Blood pressure control is a key element in any cardiovascular prevention strategy. However, it is also one of the least frequently achieved goals in modern strategies for the clinical management of cardiovascular diseases, resulting in high impact in terms of cardiovascular morbidity and mortality. Among different factors that can be identified as the causes of poor blood pressure (BP) control in the general population of patients with hypertension, the excessive use of monotherapy, as opposed to combination therapy, is arguably one of the most significant. In this perspective, the use of combination therapies having synergic and complementary actions has been shown to reduce BP levels to increase the percentage of patients who respond to antihypertensive treatment and achieve the recommended BP targets. Moreover, recent studies have demonstrated that these strategies provide effective protection against hypertension-related organ damage, as well as a significant reduction of major cardiovascular events. While currently available evidence supports an increasingly important role of combination therapies compared with monotherapies, several other issues remain to be clarified. Among these, it has not yet been clearly established which classes of drugs should be considered for combination strategies, at what doses each component should be used, and whether combination strategies may be definitively considered as a first choice for the treatment of hypertensive patients at cardiovascular risk. Another relevant aspect concerns the choice between fixed and free combination therapies. This article discusses and analyses the different factors that may contribute to achieve effective BP control. In particular, the potential benefits and drawbacks associated with the use of fixed versus free combination therapies for hypertension treatment will be examined and discussed. The benefits of using combination strategies based on drugs that antagonize the renin-angiotensin system and dihydropyridine calcium antagonists will also be discussed, with a particular focus on amlodipine besylate combination therapies.

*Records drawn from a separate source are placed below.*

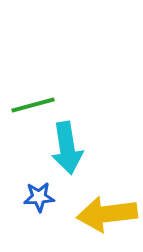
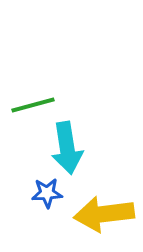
blue star: moved 8 px right, 4 px up
yellow arrow: moved 3 px left
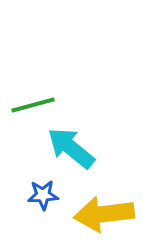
cyan arrow: moved 4 px right; rotated 138 degrees clockwise
blue star: moved 4 px left, 2 px down
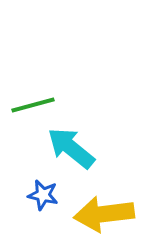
blue star: rotated 16 degrees clockwise
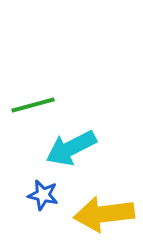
cyan arrow: rotated 66 degrees counterclockwise
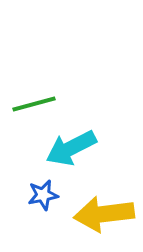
green line: moved 1 px right, 1 px up
blue star: rotated 24 degrees counterclockwise
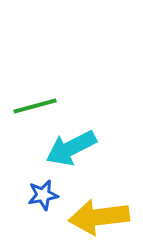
green line: moved 1 px right, 2 px down
yellow arrow: moved 5 px left, 3 px down
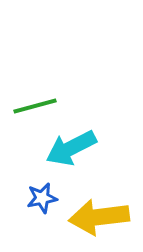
blue star: moved 1 px left, 3 px down
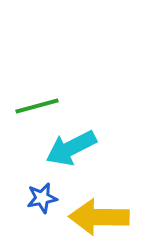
green line: moved 2 px right
yellow arrow: rotated 8 degrees clockwise
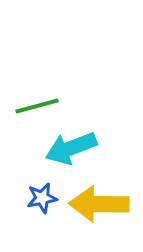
cyan arrow: rotated 6 degrees clockwise
yellow arrow: moved 13 px up
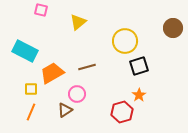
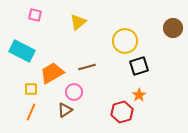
pink square: moved 6 px left, 5 px down
cyan rectangle: moved 3 px left
pink circle: moved 3 px left, 2 px up
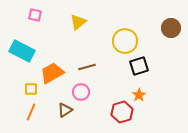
brown circle: moved 2 px left
pink circle: moved 7 px right
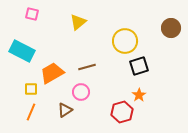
pink square: moved 3 px left, 1 px up
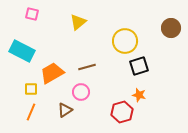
orange star: rotated 24 degrees counterclockwise
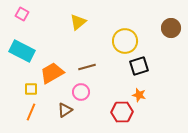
pink square: moved 10 px left; rotated 16 degrees clockwise
red hexagon: rotated 15 degrees clockwise
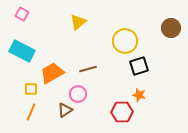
brown line: moved 1 px right, 2 px down
pink circle: moved 3 px left, 2 px down
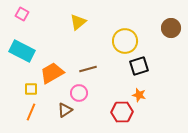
pink circle: moved 1 px right, 1 px up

血压控制是任何心血管疾病预防策略的关键要素。然而,它也是现代心血管疾病临床管理策略中最难以实现的目标之一,对心血管疾病的发病率和死亡率产生了重大影响。在可被视为高血压患者总体人群中血压控制不佳原因的不同因素中,与联合治疗相比,单一疗法的过度使用可以说是最显著的因素之一。从这个角度来看,已证明使用具有协同和互补作用的联合疗法可降低血压水平,从而提高对抗高血压治疗有反应并达到推荐血压目标的患者比例。此外,最近的研究表明,这些策略可有效预防与高血压相关的器官损害,并显著减少主要心血管事件。虽然目前可得的证据支持联合疗法相对于单一疗法的作用日益重要,但仍有其他几个问题有待澄清。其中,尚未明确确定联合策略应考虑使用哪些药物类别、每种成分应以何种剂量使用,以及联合策略是否可被明确视为心血管风险高血压患者治疗的首选。另一个相关方面涉及固定剂量联合疗法和自由联合疗法之间的选择。本文讨论并分析了可能有助于实现有效血压控制的不同因素。特别是,将研究和讨论使用固定剂量联合疗法与自由联合疗法治疗高血压的潜在益处和缺点。还将讨论基于拮抗肾素 - 血管紧张素系统的药物和二氢吡啶类钙拮抗剂的联合策略的益处,尤其侧重于苯磺酸氨氯地平联合疗法。